### What you have to do:
Identify each line in the listing below that contains the string "pour", and copy those lines in full. Case counts when matching.
:: Records to use
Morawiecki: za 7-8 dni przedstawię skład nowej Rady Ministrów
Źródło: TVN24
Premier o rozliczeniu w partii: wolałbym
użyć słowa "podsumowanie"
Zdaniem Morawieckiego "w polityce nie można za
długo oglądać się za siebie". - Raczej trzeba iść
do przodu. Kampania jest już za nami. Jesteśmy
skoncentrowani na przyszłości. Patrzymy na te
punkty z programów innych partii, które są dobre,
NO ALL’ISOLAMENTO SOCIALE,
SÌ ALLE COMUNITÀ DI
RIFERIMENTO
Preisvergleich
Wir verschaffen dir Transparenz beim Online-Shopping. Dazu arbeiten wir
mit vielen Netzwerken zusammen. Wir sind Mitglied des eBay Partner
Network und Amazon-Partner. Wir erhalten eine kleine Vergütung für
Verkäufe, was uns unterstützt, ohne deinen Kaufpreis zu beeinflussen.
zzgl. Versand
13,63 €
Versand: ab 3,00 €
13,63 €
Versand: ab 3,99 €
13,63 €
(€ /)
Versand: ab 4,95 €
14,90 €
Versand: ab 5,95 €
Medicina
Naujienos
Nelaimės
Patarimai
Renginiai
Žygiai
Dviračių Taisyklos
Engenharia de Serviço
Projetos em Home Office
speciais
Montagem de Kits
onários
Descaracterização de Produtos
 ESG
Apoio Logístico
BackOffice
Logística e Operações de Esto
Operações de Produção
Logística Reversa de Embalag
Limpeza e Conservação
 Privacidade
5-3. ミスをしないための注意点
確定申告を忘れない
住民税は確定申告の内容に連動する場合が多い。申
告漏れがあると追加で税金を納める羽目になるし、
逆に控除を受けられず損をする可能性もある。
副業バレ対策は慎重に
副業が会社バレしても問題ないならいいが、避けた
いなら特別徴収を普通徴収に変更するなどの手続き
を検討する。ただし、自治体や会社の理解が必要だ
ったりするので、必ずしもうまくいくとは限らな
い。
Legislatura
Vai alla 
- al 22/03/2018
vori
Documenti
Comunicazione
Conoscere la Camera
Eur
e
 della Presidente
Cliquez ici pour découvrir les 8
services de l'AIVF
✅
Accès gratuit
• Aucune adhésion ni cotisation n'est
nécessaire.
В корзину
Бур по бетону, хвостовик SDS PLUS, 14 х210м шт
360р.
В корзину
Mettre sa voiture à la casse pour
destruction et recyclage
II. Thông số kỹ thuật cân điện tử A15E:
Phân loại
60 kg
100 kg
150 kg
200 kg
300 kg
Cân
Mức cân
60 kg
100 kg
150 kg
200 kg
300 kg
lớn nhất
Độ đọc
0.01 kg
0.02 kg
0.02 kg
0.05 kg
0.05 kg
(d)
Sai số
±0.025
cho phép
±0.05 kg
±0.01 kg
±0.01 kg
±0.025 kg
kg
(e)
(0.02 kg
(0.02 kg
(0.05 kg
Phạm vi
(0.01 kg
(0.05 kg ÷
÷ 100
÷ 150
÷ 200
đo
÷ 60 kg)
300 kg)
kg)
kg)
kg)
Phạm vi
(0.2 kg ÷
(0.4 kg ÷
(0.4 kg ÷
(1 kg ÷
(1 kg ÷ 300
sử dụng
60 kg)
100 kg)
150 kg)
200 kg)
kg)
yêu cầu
::::
### Solution to this task:
Cliquez ici pour découvrir les 8
Mettre sa voiture à la casse pour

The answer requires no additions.